When Canon George Ogilvie became headmaster of Diocesan College in Cape Town in 1861, he introduced the game of football, as played at Winchester College. This version of football, which included handling of the ball, is seen as the beginnings of rugby in South Africa. Soon, the young gentlemen of Cape Town joined in and the first match in South Africa took place between the "Officers of the Army" and the "Gentlemen of the Civil Service" at Green Point in Cape Town on 23 August 1862 and ended as a 0-0 draw. The local press reported a series of football matches between scratch sides "Town v Suburbs" or "Home v Colonial-born".
Around 1875, rugby began to be played in the Cape colony; the same year the first rugby (as opposed to Winchester football) club, Hamilton, was formed in Sea Point, Cape Town. Former England international William Henry Milton arrived in Cape Town in 1878. He joined the Villagers club and started playing and preaching rugby. By the end of that year Cape Town had all but abandoned the Winchester game in favour of rugby. British colonists helped spread the game through the Eastern Cape, Natal and along the gold and diamond routes to Kimberley and Johannesburg. British troops would also play a key role in spreading the game throughout the country.
Rugby union was introduced to South Africa by British colonists and began to be played in the Cape colony around 1875. In 1883, the Stellenbosch club was formed in the predominantly Boer farming district outside Cape Town and rugby was enthusiastically adopted by the young Boer farmers. As British and Boer migrated to the interior they helped spread the game from the Cape colony through the Eastern Cape, and Natal, and along the gold and diamond routes to Kimberley and Johannesburg.
The game was strong enough in the Western Cape for the Western Province Rugby Football Union to be formed that same year; Griqualand West followed in 1886; Eastern Province in 1888; Transvaal in 1889 and in 1889 the South African Rugby Board was founded. Kimberley was the founding city of the South Africa Rugby Football Board in 1889.
The first-ever tour of the British Isles by a team from southern Africa (drawing on players from the then independent republics of the Transvaal and the Orange Free State, and the British colonies of the Cape and Natal) took place in 1891, with the trip financially underwritten by (the British arch imperialist) Cecil Rhodes of the Cape and (the resolutely Boer) President Kruger of the Transvaal Republic. Seven years later Britain was at war with the Boer republics, and during the Boer war British troops would play a key role in entrenching the game throughout the country, and games amongst the Boer population in prisoner of war camps popularised the game further.
From the early years the game had been enthusiastically and passionately adopted by coloured and black populations in the Cape colony, and the Eastern Cape in particular, but rugby organisation (under the South Africa Coloured Rugby Board formed in 1896) and teams were kept segregated with discrimination against black and coloured players and little government funding.

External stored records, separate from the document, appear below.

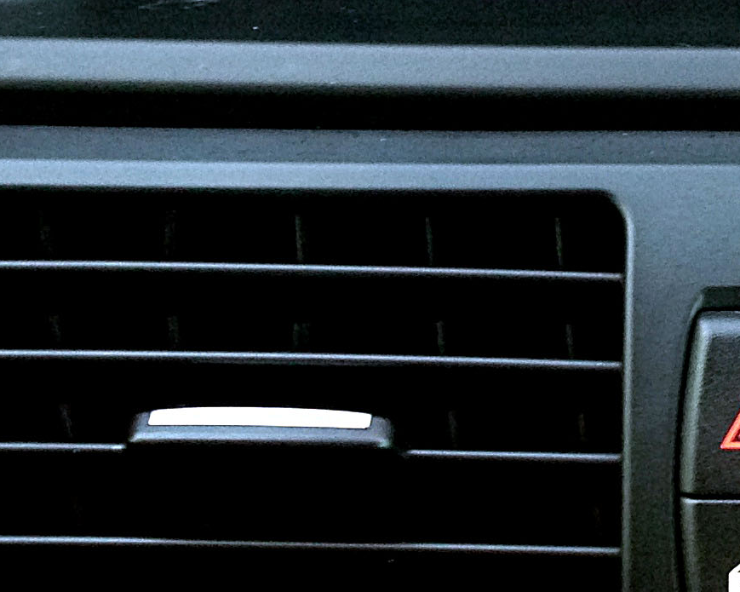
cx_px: 745
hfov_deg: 15.6
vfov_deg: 12.7
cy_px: 170
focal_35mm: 121
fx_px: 2650
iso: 100
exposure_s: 1/20
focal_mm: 4.12
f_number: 2.4
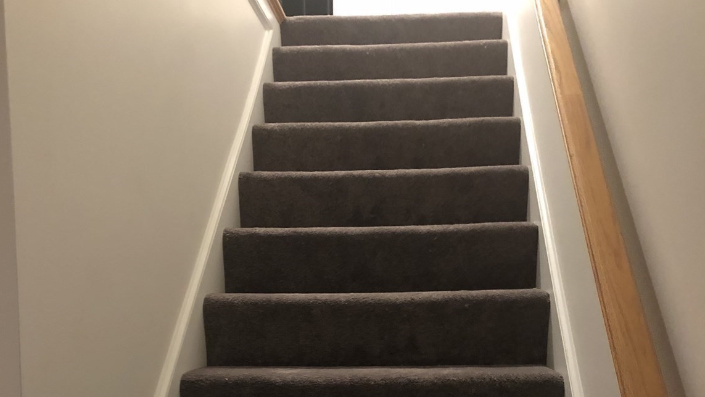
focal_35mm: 41
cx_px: 352
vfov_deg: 27.7
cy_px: 374
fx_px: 766
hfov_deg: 49.4
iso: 100
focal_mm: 4
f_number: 1.8
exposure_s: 1/4
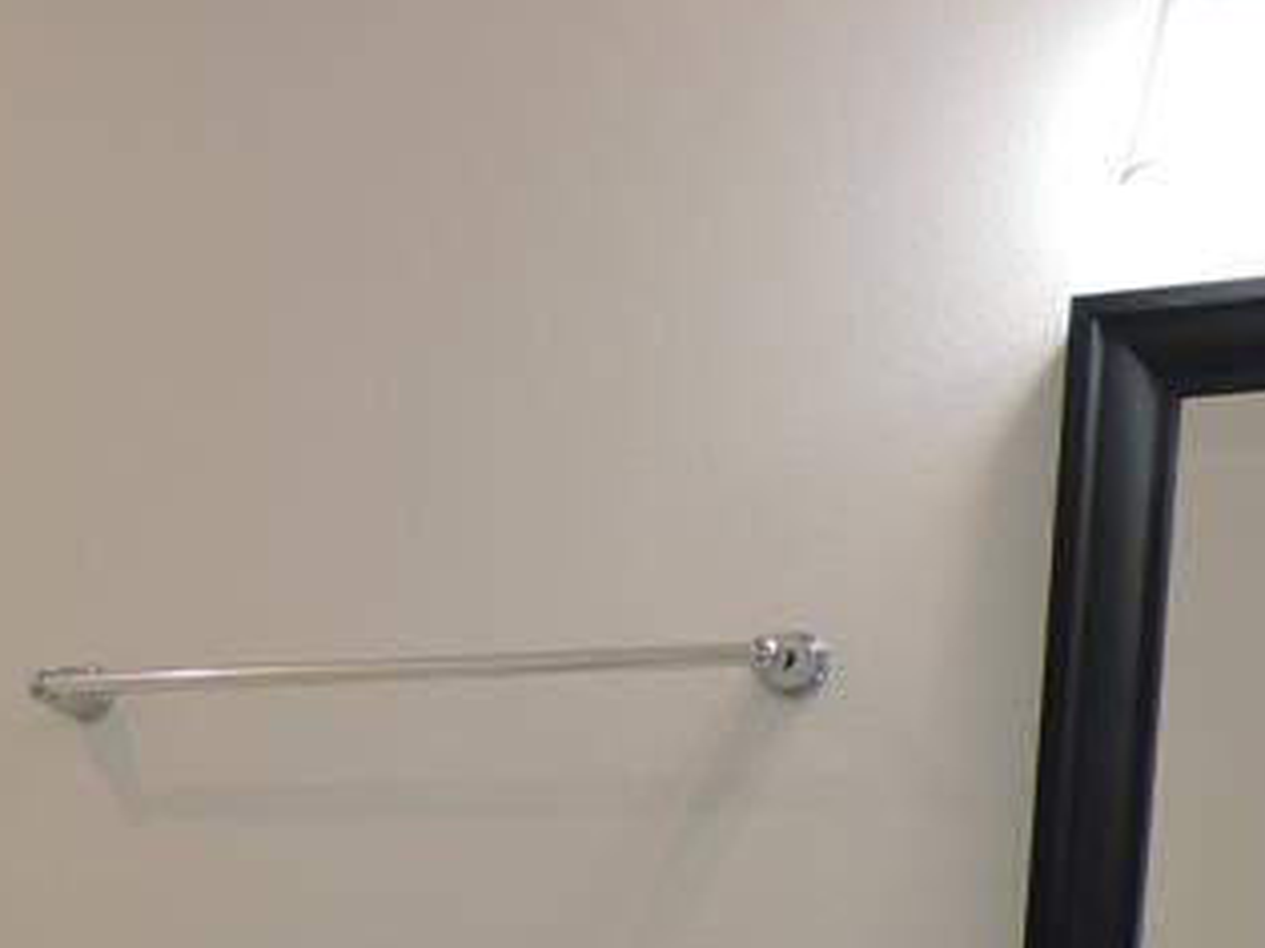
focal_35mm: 78
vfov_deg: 17.6
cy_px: 1245
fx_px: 2849
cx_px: -245
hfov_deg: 23.0
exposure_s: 1/50
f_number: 3
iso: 100
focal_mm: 4.3
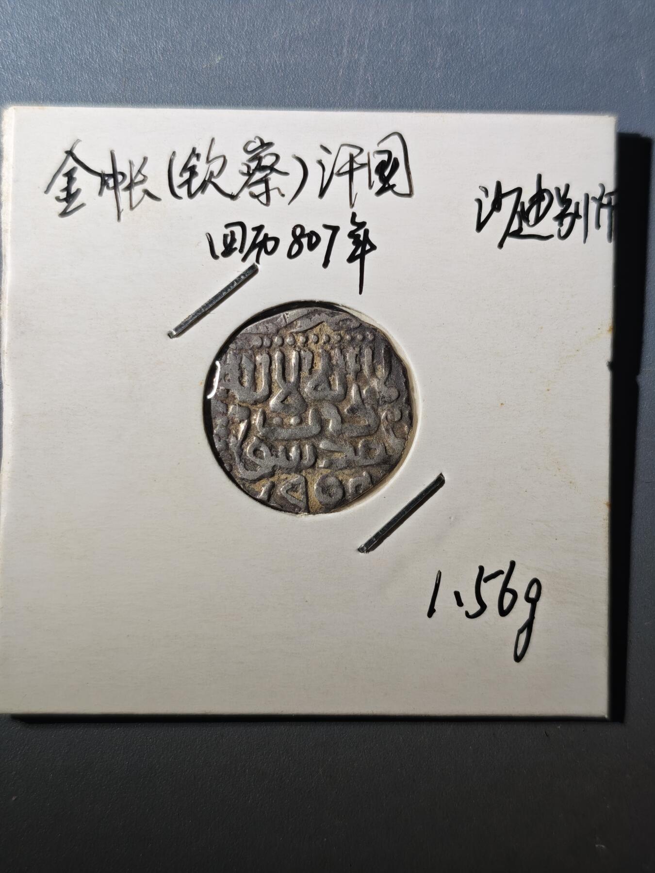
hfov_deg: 29.1
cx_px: 328
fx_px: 1261
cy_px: 436
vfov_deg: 38.2
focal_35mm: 50
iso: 50
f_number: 1.63
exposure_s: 1/211
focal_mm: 5.85
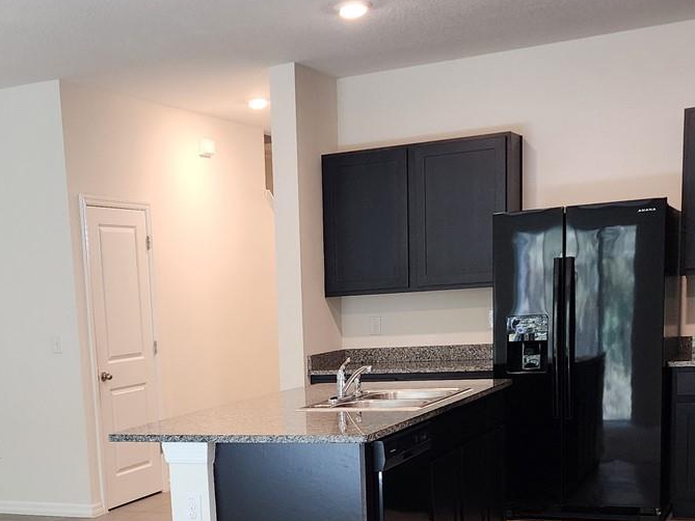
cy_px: 483
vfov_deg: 25.6
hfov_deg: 34.4
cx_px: 195
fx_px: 1104
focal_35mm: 55
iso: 320
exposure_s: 1/120
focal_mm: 6.4
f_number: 1.8
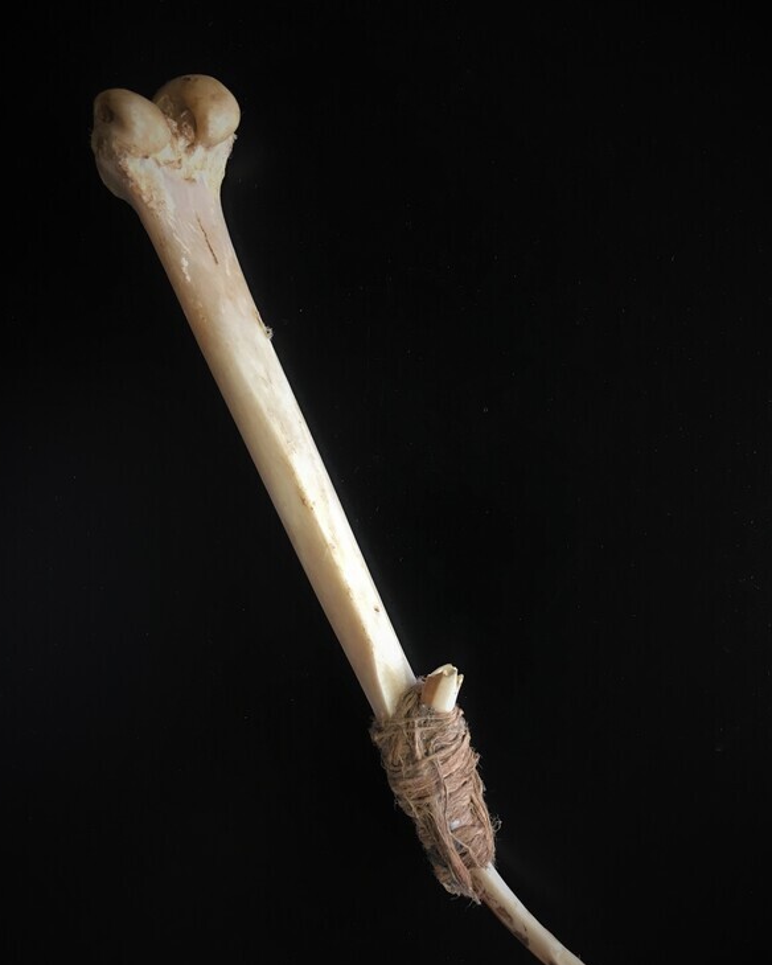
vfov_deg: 57.1
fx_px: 885
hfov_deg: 47.1
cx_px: 377
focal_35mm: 31
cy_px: 527
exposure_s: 1/33
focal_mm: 4.15
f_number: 2.2
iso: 100
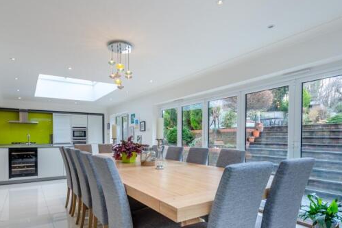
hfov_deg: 79.3
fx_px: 206
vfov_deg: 57.9
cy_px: 126
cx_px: 157
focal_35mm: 22
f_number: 8
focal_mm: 11
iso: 100
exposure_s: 1/60
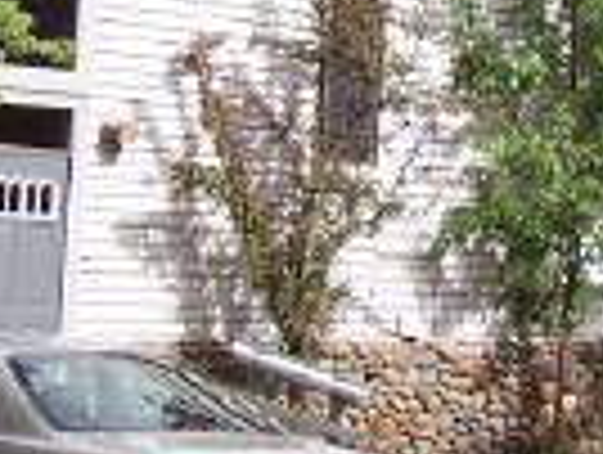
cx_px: 562
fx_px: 2443
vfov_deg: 10.6
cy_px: 65
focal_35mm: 140
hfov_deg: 13.9
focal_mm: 5.6
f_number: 5.6
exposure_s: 1/350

Even before the 1948 elections in South Africa in which the apartheid government came to power and legislated systematically along racial lines, foreign sporting teams going to South Africa had felt it necessary to exclude non-white players. New Zealand rugby teams in particular had done this, and the exclusion of George Nepia and Jimmy Mill from the 1928 All Blacks tour, and the dropping of "Ranji" Wilson from the New Zealand Army team nine years before that, had attracted little comment at the time.
From 1960, international criticism of apartheid in particular grew in the wake of "The Wind of Change" speech by the British Prime Minister, Macmillan, and the Sharpeville massacre near Johannesburg in South Africa. From then onward, the Springboks, perceived as prominent representatives of apartheid South Africa, were increasingly isolated internationally.
Coming shortly after the Soweto riots as it did, the 1976 All Blacks tour of South Africa attracted international condemnation and 28 countries boycotted the 1976 Summer Olympics in protest. The next year, in 1977, the Commonwealth signed the Gleneagles Agreement, which discouraged any sporting contact with South Africa. A planned 1979 Springbok tour of France was stopped by the French government, which announced that it was inappropriate for South African teams to tour France, and after the 1981 Springbok tour of New Zealand went ahead in defiance of the Gleneagles Agreement, South Africa was banned by the International Rugby Board from international competition until such time as apartheid ended.
From 1990 to 1994 the legal apparatus of apartheid was abolished, and in 1992 the Springboks were readmitted to international rugby. On 23 March 1992 the non-racial South African Rugby Union and the South African Rugby Board were merged to form the South African Rugby Football Union. The unified body changed its name in 2005 to the current South African Rugby Union.
SA Rugby celebrated 100 years of test rugby in 2006 and unveiled a new logo at a function at ABSA Stadium in Durban. Celebrations continued later in the year, with two tests against England at Twickenham.
According to World Rugby, South Africa has 434, 219 registered players broken down into: 157, 980 pre-teen males; 121, 879 teen males; 143, 722 senior males (total male players 423, 581); 1, 653 pre-teen females; 5, 504 teen females; 3, 481 senior females (total female players 10, 638).